Stored data entries
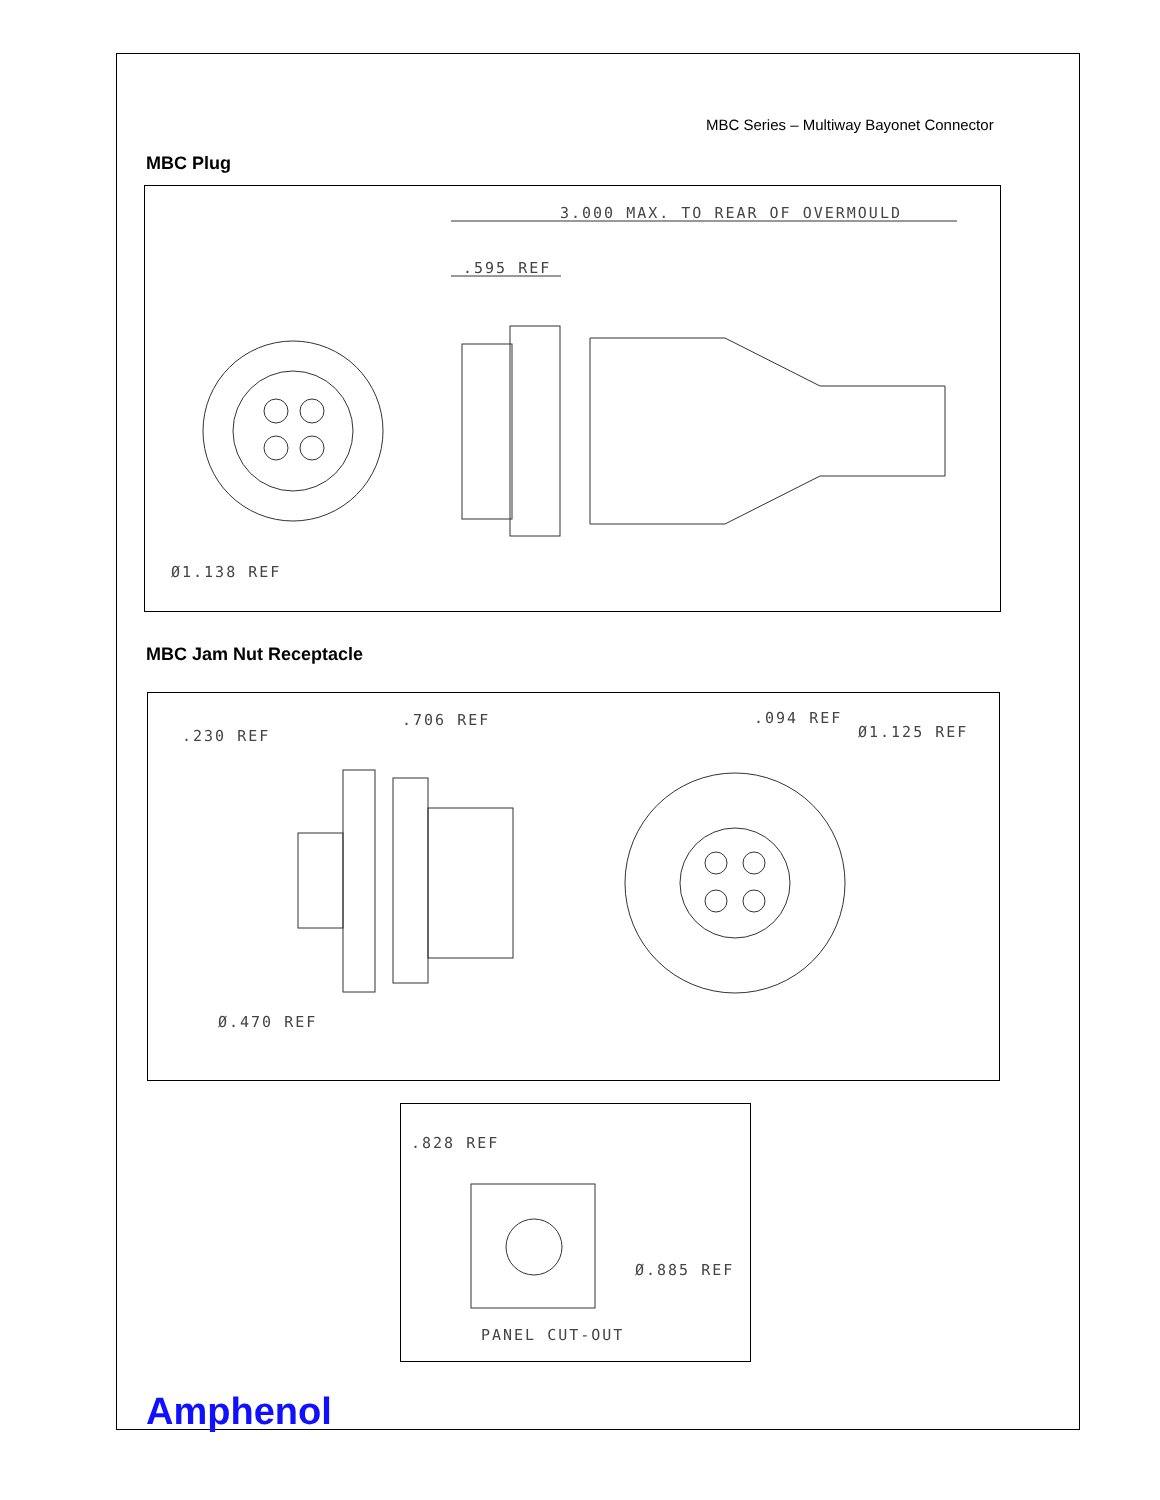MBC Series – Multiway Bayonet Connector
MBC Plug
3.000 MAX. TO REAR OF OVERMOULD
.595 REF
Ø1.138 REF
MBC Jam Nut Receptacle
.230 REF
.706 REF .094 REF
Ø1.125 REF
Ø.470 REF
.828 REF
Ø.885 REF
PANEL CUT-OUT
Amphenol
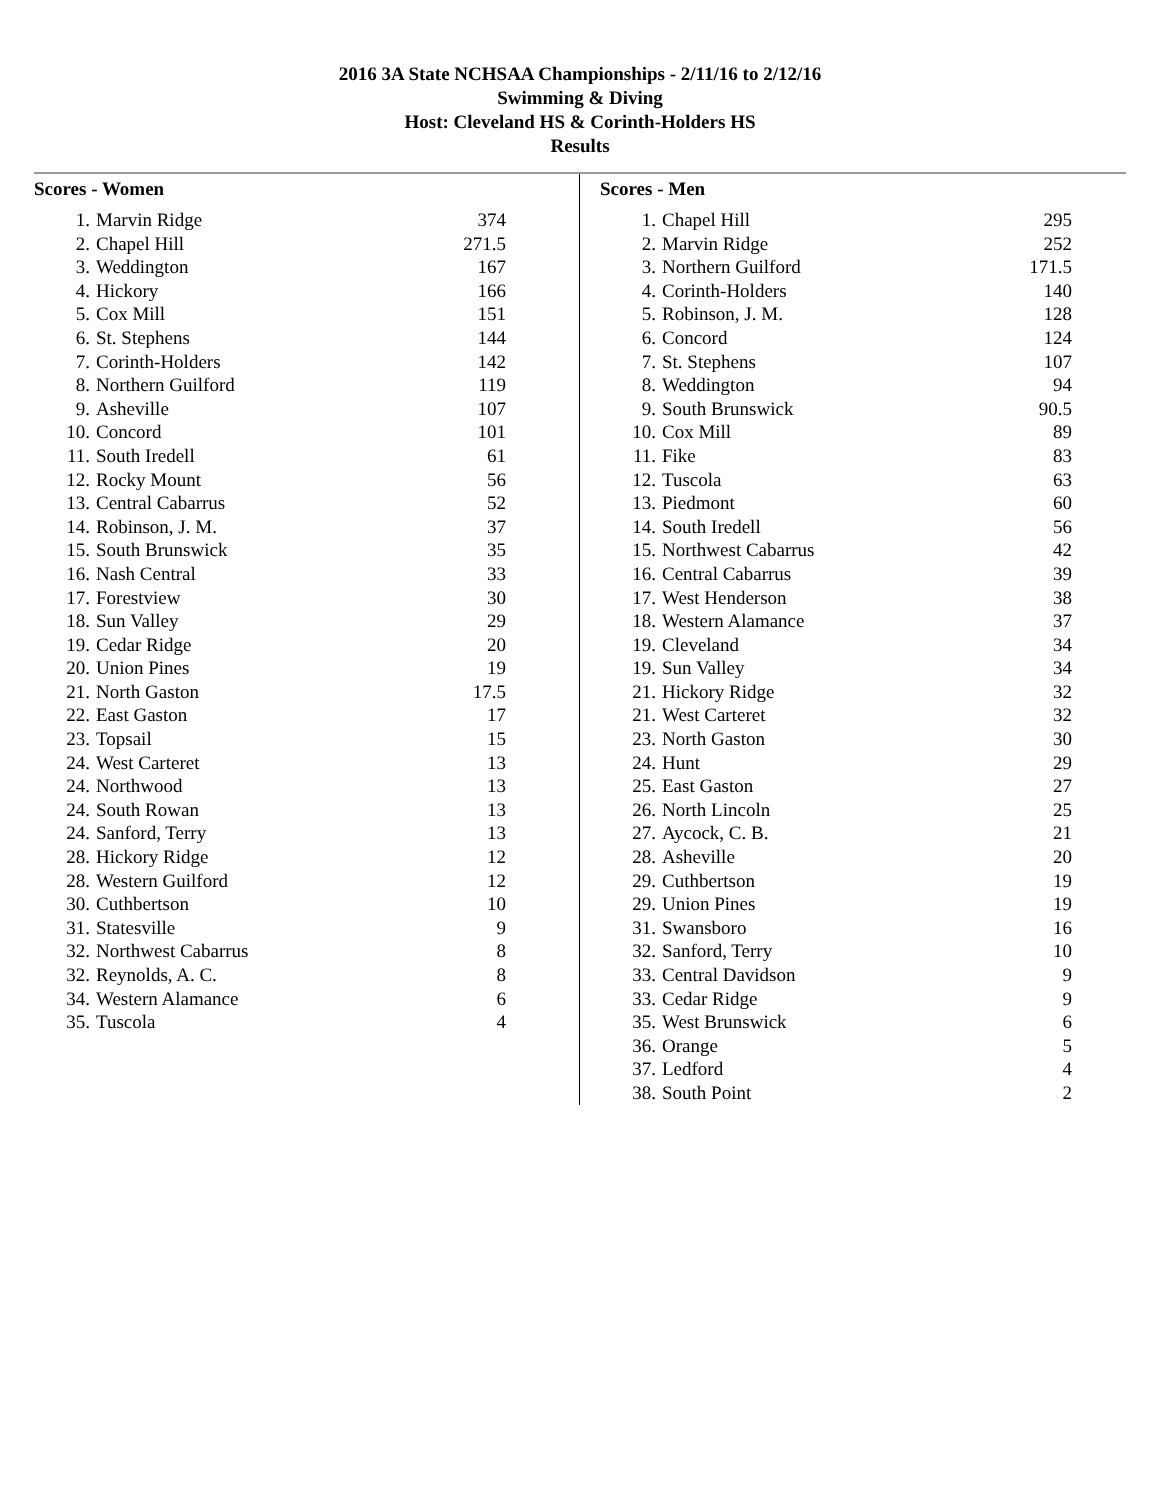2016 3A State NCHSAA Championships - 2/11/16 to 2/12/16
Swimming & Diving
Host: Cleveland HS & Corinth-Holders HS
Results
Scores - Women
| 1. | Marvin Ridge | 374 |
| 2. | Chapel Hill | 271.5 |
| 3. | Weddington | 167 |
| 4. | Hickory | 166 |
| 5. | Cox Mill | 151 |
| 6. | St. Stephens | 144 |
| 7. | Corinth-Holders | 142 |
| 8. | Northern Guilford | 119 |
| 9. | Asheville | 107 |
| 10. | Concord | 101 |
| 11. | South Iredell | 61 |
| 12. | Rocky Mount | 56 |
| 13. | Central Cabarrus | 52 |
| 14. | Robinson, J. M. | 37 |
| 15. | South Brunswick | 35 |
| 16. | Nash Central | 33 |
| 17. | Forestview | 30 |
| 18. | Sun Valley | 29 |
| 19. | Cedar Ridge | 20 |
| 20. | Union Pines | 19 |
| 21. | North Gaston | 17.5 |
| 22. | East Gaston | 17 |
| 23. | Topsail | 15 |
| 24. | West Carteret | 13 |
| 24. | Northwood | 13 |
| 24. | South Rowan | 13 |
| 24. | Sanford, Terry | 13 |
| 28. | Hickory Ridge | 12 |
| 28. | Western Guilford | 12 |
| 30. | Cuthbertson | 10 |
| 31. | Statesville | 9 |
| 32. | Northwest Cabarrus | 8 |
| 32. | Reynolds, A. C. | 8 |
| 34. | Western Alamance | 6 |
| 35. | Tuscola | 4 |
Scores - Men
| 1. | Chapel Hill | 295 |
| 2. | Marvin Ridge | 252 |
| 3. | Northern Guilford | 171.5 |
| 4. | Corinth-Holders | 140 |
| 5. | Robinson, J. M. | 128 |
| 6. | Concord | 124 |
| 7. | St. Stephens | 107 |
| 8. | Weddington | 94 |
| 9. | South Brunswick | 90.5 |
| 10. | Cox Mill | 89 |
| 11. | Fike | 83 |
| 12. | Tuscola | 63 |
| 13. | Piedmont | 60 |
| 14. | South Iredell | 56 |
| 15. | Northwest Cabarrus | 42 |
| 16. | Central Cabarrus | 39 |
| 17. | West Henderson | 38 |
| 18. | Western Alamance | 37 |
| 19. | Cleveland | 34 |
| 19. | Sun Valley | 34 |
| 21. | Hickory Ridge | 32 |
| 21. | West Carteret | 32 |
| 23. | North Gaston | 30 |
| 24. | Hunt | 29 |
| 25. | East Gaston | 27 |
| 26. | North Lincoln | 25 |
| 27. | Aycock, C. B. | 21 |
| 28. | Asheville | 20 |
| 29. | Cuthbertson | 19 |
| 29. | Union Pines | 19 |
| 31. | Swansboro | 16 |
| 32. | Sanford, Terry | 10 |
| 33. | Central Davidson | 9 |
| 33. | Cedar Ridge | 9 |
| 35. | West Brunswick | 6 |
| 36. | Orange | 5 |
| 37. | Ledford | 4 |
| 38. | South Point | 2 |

- [Work required]:
What is needed is an exact repeat of every entry above, with the pictures left out.

- [Solution for this task]:
MBC Series – Multiway Bayonet Connector
MBC Plug
3.000 MAX. TO REAR OF OVERMOULD
.595 REF
Ø1.138 REF
MBC Jam Nut Receptacle
.230 REF
.706 REF .094 REF
Ø1.125 REF
Ø.470 REF
.828 REF
Ø.885 REF
PANEL CUT-OUT
Amphenol
2016 3A State NCHSAA Championships - 2/11/16 to 2/12/16
Swimming & Diving
Host: Cleveland HS & Corinth-Holders HS
Results
Scores - Women
| 1. | Marvin Ridge | 374 |
| 2. | Chapel Hill | 271.5 |
| 3. | Weddington | 167 |
| 4. | Hickory | 166 |
| 5. | Cox Mill | 151 |
| 6. | St. Stephens | 144 |
| 7. | Corinth-Holders | 142 |
| 8. | Northern Guilford | 119 |
| 9. | Asheville | 107 |
| 10. | Concord | 101 |
| 11. | South Iredell | 61 |
| 12. | Rocky Mount | 56 |
| 13. | Central Cabarrus | 52 |
| 14. | Robinson, J. M. | 37 |
| 15. | South Brunswick | 35 |
| 16. | Nash Central | 33 |
| 17. | Forestview | 30 |
| 18. | Sun Valley | 29 |
| 19. | Cedar Ridge | 20 |
| 20. | Union Pines | 19 |
| 21. | North Gaston | 17.5 |
| 22. | East Gaston | 17 |
| 23. | Topsail | 15 |
| 24. | West Carteret | 13 |
| 24. | Northwood | 13 |
| 24. | South Rowan | 13 |
| 24. | Sanford, Terry | 13 |
| 28. | Hickory Ridge | 12 |
| 28. | Western Guilford | 12 |
| 30. | Cuthbertson | 10 |
| 31. | Statesville | 9 |
| 32. | Northwest Cabarrus | 8 |
| 32. | Reynolds, A. C. | 8 |
| 34. | Western Alamance | 6 |
| 35. | Tuscola | 4 |
Scores - Men
| 1. | Chapel Hill | 295 |
| 2. | Marvin Ridge | 252 |
| 3. | Northern Guilford | 171.5 |
| 4. | Corinth-Holders | 140 |
| 5. | Robinson, J. M. | 128 |
| 6. | Concord | 124 |
| 7. | St. Stephens | 107 |
| 8. | Weddington | 94 |
| 9. | South Brunswick | 90.5 |
| 10. | Cox Mill | 89 |
| 11. | Fike | 83 |
| 12. | Tuscola | 63 |
| 13. | Piedmont | 60 |
| 14. | South Iredell | 56 |
| 15. | Northwest Cabarrus | 42 |
| 16. | Central Cabarrus | 39 |
| 17. | West Henderson | 38 |
| 18. | Western Alamance | 37 |
| 19. | Cleveland | 34 |
| 19. | Sun Valley | 34 |
| 21. | Hickory Ridge | 32 |
| 21. | West Carteret | 32 |
| 23. | North Gaston | 30 |
| 24. | Hunt | 29 |
| 25. | East Gaston | 27 |
| 26. | North Lincoln | 25 |
| 27. | Aycock, C. B. | 21 |
| 28. | Asheville | 20 |
| 29. | Cuthbertson | 19 |
| 29. | Union Pines | 19 |
| 31. | Swansboro | 16 |
| 32. | Sanford, Terry | 10 |
| 33. | Central Davidson | 9 |
| 33. | Cedar Ridge | 9 |
| 35. | West Brunswick | 6 |
| 36. | Orange | 5 |
| 37. | Ledford | 4 |
| 38. | South Point | 2 |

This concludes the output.